Particulate matter (PM)-induced cardiometabolic disorder contributes to the progression of cardiac diseases, but its epigenetic mechanisms are largely unknown. This study used bioinformatic analysis, in vivo and in vitro multiple models to investigate the role of PM-induce cardiac fibroblast growth factor 1 (FGFR1) methylation and its impact on cardiomyocyte lipid metabolic disruption. Bioinformatic analysis revealed that FGFR1 was associated with cardiac pathologies, mitochondrial function and metabolism, supporting the possibility that FGFR1 may paly regulatory roles in PM-induced cardiac functional impairment and lipid metabolism disorders. Individually ventilated cage (IVC)-based real-ambient PM exposure system mouse models were used to expose C57/BL6 mice for six and fifteen weeks. The results showed that PM induced cardiac lipid metabolism disorder, DNA nucleotide methyltransferases (DNMTs) alterations and FGFR1 expression declines in mouse heart. Lipidomics analysis revealed that carnitines, phosphoglycerides and lysophosphoglycerides were most significantly affected by PM exposure. At the cellular level, AC16 cells treated with FGFR1 inhibitor (PD173074) resulted in impaired mitochondrial and metabolic functions in cardiomyocytes. Inhibition of DNA methylation in cells by 5-AZA partially restored the FGFR1 expression, and ameliorated cardiomyocyte injury and mitochondrial functions. These changes involved alterations in AMP-activated protein kinase (AMPK)-peroxisome proliferator activated receptors γ coactivator 1α (PGC1α) pathways. Bisulfite sequencing PCR (BSP) and DNA methylation specific PCR (MSP) confirmed that PM exposure induced FGFR1 gene promoter region methylation. These results suggested that PM exposure affected cardiac injury and deranged lipid metabolism by inducing FGFR1 methylation.
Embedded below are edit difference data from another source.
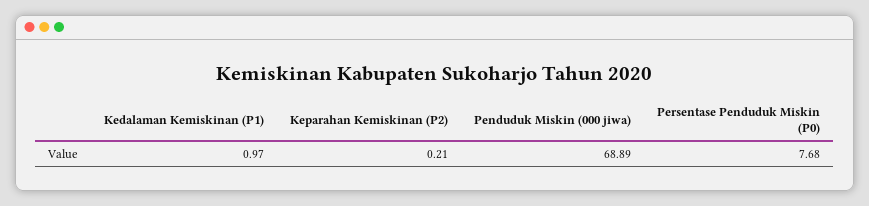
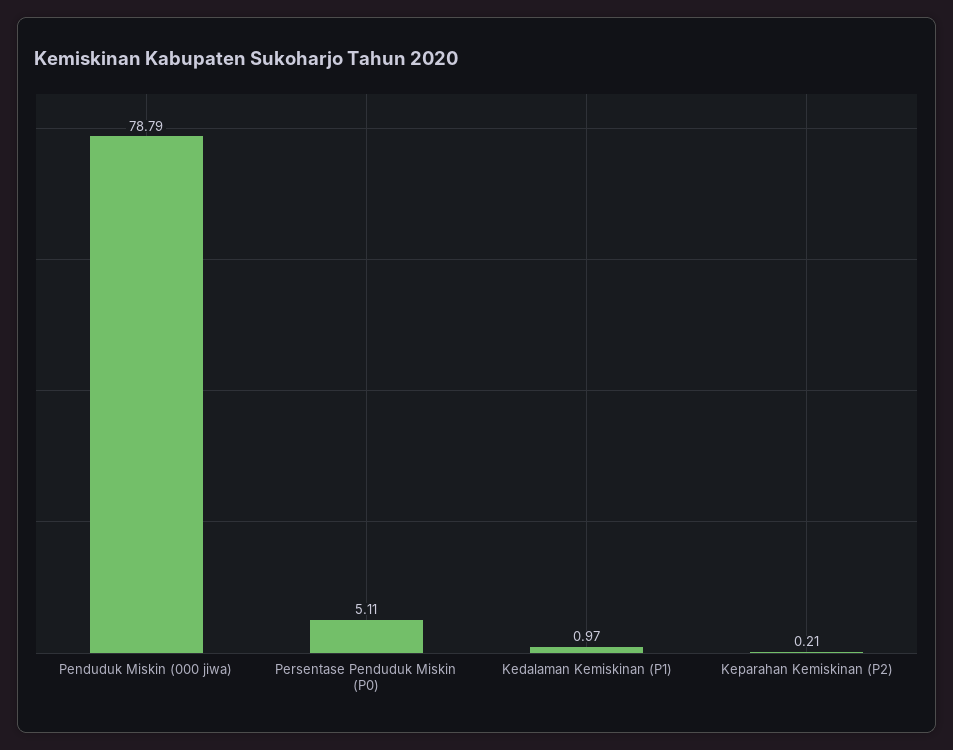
Penduduk Miskin (000 jiwa): 68.89 -> 78.79
Persentase Penduduk Miskin (P0): 7.68 -> 5.11

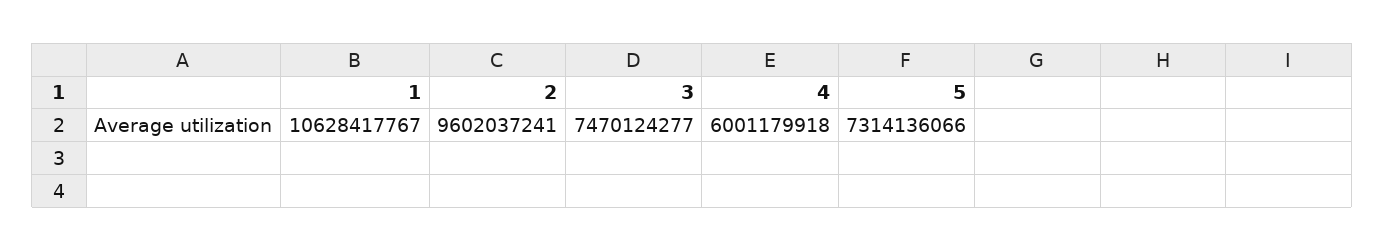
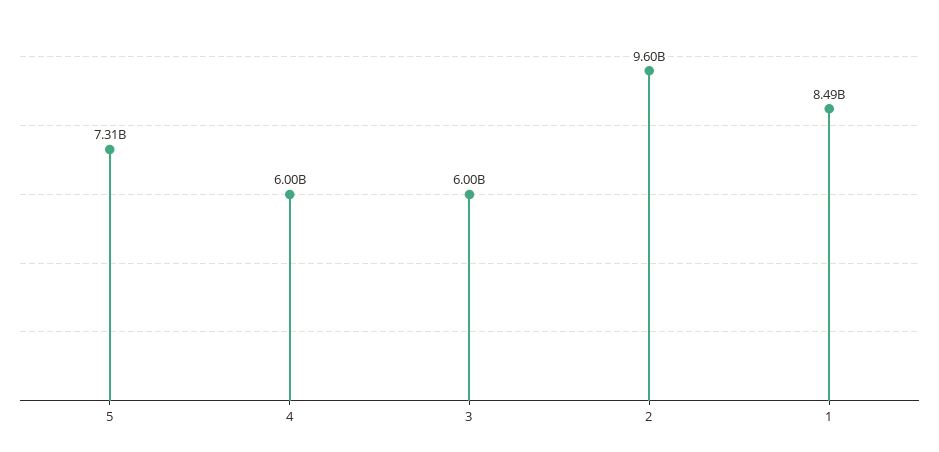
1: 10628417767 -> 8490000000
3: 7470124277 -> 6000000000

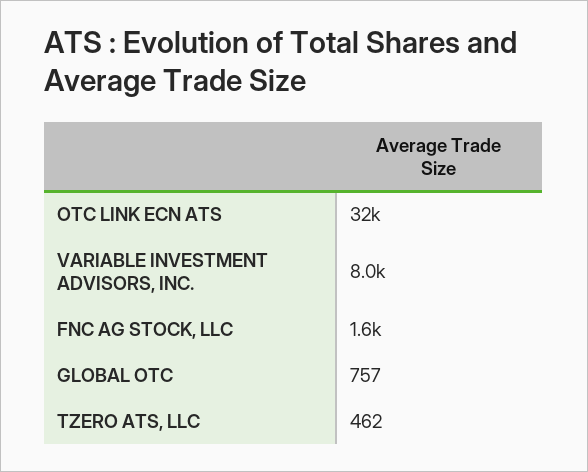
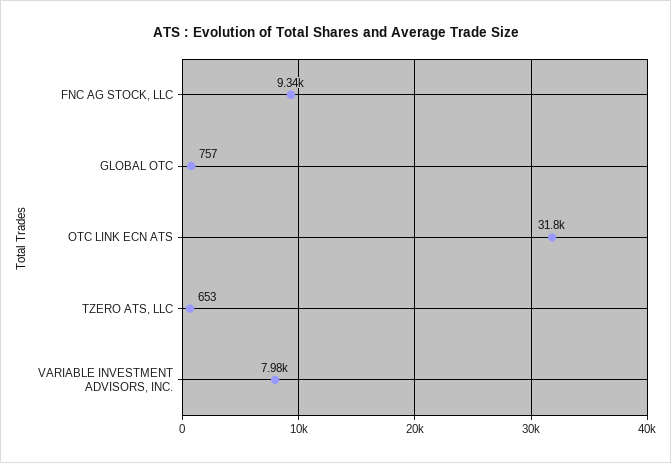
FNC AG STOCK, LLC: 1600 -> 9340
TZERO ATS, LLC: 462 -> 653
Overexpression of FGFR1 in mouse heart using adeno-associated virus 9 (AAV9) effectively alleviated PM-induced cardiac impairment and metabolic disorder. Our findings identified that FGFR1 methylation may be one of the potential indicators for PM-induced cardiac mitochondrial and metabolic dysfunction, providing novel insights into underlying PM-related cardiotoxic mechanisms.